With Vermont securely in the bag for Barack Obama, scores of volunteers are streaming east across the Connecticut River to help push New Hampshire’s four electoral votes into the Democrat’s column on November 4.
On Sunday, a dozen Vermonters carpooled to Lebanon from the Staples Plaza in South Burlington in an effort to pull potential votes away from the Republican nominee John McCain. The volunteers included seasoned Obama hands like Peter Merritt, a Burlingtonian who has been spending most of his weekends in New Hampshire, and first-timers such as Laura Schutz, an engineer at IBM.
Schutz was motivated to make the trip, she said, because “after the past eight years the country definitely needs a big change.” The war in Iraq is of particular concern to Schutz, who views Obama “as the candidate who’s best on that issue.”
One Vermonter working for Obama in New Hampshire is so devoted to the cause that he moved to the southern part of the state two weeks ago and intends to stay there through election day. Tom Brown, a retired air traffic controller from Colchester, said he asked to be assigned to a more conservative section of New Hampshire in hopes of making “a tangible difference for Barack in a state that could play a big role in the election.”

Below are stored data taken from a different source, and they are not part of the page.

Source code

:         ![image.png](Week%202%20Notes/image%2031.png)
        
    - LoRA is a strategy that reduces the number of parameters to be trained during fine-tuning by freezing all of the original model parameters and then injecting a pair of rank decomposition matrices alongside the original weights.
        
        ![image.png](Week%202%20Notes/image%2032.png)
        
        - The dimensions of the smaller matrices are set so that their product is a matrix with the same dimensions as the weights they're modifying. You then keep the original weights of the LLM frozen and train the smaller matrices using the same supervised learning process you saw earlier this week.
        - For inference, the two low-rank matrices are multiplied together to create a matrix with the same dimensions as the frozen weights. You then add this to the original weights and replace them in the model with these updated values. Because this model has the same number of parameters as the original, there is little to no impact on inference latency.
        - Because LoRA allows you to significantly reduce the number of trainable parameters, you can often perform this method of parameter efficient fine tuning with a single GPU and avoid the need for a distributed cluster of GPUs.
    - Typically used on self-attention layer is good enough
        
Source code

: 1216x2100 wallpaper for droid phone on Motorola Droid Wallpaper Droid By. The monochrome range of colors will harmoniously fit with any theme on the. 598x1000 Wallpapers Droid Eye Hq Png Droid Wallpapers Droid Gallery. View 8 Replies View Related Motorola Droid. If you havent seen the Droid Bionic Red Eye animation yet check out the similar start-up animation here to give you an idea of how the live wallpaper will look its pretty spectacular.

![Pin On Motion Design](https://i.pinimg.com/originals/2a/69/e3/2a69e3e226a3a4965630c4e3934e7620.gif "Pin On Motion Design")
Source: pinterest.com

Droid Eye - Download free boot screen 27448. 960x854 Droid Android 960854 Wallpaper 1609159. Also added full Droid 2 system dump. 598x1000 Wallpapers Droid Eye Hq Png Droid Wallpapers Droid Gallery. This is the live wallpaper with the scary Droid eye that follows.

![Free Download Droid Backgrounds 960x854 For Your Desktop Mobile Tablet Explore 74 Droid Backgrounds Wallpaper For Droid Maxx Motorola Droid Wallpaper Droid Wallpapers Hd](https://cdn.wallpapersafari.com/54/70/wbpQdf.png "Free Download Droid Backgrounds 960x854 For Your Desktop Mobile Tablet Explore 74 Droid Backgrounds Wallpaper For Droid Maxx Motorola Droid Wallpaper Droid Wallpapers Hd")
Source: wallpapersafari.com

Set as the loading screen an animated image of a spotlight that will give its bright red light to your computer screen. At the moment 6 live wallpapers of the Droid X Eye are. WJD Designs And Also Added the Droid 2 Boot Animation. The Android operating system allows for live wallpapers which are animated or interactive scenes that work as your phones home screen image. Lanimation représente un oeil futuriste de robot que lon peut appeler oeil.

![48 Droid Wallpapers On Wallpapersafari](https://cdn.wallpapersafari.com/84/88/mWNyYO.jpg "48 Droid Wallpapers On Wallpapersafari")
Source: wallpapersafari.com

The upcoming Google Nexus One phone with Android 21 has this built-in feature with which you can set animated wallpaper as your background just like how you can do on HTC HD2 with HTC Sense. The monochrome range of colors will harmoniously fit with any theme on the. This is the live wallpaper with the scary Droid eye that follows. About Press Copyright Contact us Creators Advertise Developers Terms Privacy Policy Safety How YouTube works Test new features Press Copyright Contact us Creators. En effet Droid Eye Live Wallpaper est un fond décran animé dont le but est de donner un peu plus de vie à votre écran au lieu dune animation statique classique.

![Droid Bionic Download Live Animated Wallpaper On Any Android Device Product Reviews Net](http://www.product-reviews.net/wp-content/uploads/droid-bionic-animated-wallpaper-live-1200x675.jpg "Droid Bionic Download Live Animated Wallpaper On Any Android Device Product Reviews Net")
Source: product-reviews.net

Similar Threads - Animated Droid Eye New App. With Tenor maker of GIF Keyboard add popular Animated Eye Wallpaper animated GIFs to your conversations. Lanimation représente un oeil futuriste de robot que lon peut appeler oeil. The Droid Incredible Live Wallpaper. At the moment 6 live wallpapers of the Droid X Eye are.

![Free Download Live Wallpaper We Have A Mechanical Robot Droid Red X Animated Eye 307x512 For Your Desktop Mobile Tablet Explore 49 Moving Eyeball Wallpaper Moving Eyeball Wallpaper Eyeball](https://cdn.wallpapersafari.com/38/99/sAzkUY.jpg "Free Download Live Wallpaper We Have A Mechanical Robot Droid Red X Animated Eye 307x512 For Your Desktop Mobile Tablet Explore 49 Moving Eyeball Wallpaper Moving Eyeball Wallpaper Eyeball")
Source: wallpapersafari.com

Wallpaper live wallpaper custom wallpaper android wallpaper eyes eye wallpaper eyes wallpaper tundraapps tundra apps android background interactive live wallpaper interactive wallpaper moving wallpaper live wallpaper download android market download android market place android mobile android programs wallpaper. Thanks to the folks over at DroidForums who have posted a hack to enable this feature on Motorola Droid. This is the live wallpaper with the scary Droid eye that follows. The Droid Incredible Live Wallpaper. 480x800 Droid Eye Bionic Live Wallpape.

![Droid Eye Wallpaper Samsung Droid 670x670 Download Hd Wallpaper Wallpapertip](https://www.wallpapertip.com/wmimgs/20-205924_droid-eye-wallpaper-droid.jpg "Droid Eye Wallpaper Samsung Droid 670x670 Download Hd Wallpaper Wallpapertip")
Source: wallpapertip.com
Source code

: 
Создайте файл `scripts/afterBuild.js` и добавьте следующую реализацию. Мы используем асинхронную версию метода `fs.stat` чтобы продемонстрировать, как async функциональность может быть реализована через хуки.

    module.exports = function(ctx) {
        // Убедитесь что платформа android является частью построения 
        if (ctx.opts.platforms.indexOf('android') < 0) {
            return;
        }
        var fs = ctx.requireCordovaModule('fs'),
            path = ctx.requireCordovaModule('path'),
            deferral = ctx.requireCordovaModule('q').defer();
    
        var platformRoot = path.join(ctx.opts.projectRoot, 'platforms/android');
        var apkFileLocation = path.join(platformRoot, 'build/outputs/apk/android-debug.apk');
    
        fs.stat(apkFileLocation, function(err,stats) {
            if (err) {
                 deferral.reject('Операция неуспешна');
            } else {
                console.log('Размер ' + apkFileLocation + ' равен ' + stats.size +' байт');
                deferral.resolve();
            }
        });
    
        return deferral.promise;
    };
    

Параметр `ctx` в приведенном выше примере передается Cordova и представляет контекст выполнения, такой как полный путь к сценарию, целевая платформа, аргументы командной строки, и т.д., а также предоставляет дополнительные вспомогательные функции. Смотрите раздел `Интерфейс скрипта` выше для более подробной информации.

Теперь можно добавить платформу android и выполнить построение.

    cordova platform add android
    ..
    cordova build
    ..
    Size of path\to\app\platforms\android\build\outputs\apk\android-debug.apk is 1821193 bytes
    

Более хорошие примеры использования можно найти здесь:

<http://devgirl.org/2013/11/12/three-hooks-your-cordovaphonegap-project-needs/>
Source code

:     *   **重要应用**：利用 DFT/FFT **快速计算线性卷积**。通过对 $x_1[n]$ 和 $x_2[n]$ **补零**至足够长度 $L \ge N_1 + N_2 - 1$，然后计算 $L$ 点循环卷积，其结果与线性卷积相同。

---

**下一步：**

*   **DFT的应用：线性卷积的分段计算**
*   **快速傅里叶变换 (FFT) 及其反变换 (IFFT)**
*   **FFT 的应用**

New Hampshire is considered one of a half-dozen states whose electoral votes are considered up for grabs in 2008. But the latest polls suggest that, as they engage voters in Lebanon, Littleton and other Upper Valley towns in the Granite State, the Vermonters are campaigning on increasingly friendly terrain. While the candidates were running almost even in New Hampshire just weeks ago, two recent surveys show Obama has grabbed a double-digit lead over McCain in the state.
On Sunday, Peter Merritt encountered two sets of voters who, while initially identifying themselves as undecided, proved in the course of conversations to be leaning toward Obama. Another Vermonter who spent Sunday going door-to-door in an upscale Lebanon neighborhood said its residents were “very responsive and strongly for Obama.”
But Andrew Smith, head of the University of New Hampshire’s Survey Center, said that while voters appear to be responding to the Democratic candidate, the contest is still too close to call.
McCain has won the New Hampshire GOP presidential primary on two occasions, and the state’s self-image of flinty independence dovetails with the Republican’s maverick brand, Smith said. McCain continues to visit the state regularly, he added, and his campaign is pumping resources into New Hampshire, including its own cadre of committed volunteers from Vermont.
And while the global financial crisis seems to be driving voters away from Republican candidates, Smith said, “We don’t yet know exactly how it’s going to play out.”
But, he added, “If there’s one Republican who can carry New Hampshire this year, it’s John McCain.”
As for the volunteers who are crossing state lines to campaign, Smith said both sides are attempting to influence a narrow segment of the electorate. More than 85 percent of New Hampshire voters have already made up their minds who they’ll vote for, he said, so the campaign that has the most success reaching the remaining 15 percent could have a real impact on the outcome.
Nonetheless, Paul Erlbaum, a volunteer from East Montpelier who was canvassing in Lebanon on Sunday along with his 17-year-old son Ari, wondered at the end of the day whether the four hours they spent knocking on doors had been worthwhile. Many of the residents of the 40 or so households on a list supplied by Obama’s Lebanon office didn’t respond to the knocks, Erlbaum found.
That experience was shared by a few other Vermont volunteers, leading one to suggest that “NH” actually stands for “Not Home.” Erlbaum said he also got the sense that, after six months of intensive electioneering, “a lot of people around here have had quite enough.”
Might the influx of out-of-state volunteers actually alienate some New Hampshire voters, as it did in 2004 when Vermonters visited Iowa in support of Howard Dean?
Sylvia Peterson, a New Hampshire native sunning herself on the lawn of a West Lebanon condo complex, didn’t think so. “This area of New Hampshire is so affiliated with Vermont,” she observed. “There’s always Vermonters coming through. People here don’t look at them as outsiders.”
A Burlington-based official with the Obama campaign said that, along with volunteers’ efforts in New Hampshire, the campaign is continuing to take care of business in Vermont. This coordinator, who agreed to speak on background because his comments had not been cleared by the candidate’s national press office, explained that even though the state is likely to hand Obama a landslide victory, there’s good reason to continue focusing energy on Vermont.
“The better we do here,” he said, “the better the Democratic Party as a whole is going to do in Vermont.”